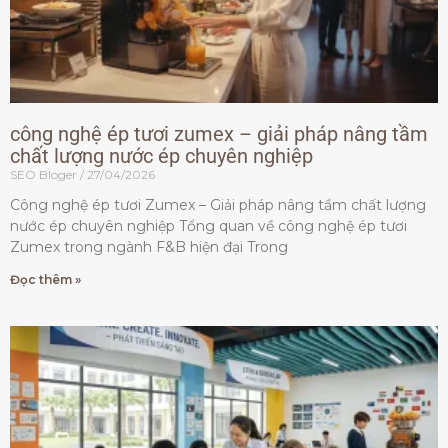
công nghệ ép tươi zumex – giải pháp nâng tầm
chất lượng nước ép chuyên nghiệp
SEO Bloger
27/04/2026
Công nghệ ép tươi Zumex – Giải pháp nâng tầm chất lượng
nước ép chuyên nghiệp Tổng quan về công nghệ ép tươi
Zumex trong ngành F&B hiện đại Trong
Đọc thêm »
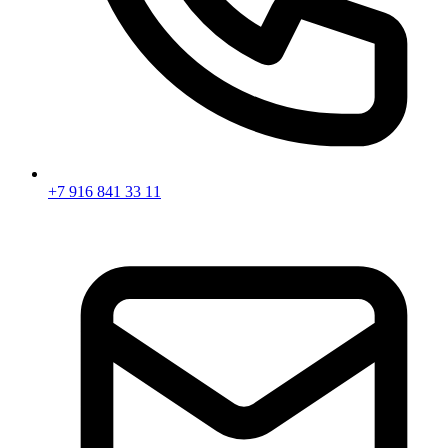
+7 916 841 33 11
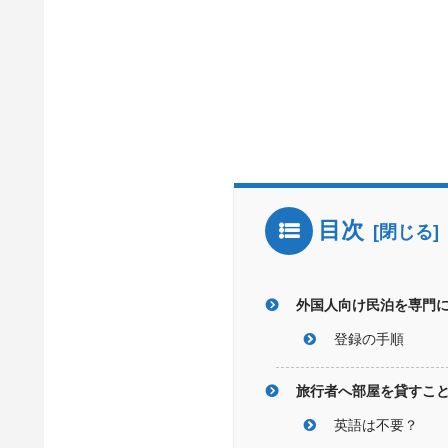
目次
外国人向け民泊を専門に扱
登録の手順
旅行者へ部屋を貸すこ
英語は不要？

======

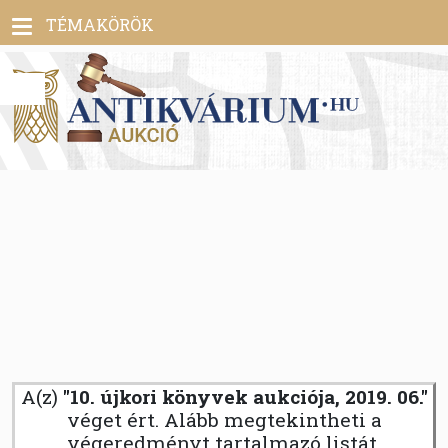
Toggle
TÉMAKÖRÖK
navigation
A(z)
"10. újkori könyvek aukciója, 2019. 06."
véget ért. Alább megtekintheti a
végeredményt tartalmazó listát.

======

* _Instructions to follow_
Write down exactly the span of lines above from the one containing "véget ért. Alább megtekintheti a" to the one containing "végeredményt tartalmazó listát.", both ends included.

* _Solution to the exercise_
véget ért. Alább megtekintheti a
végeredményt tartalmazó listát.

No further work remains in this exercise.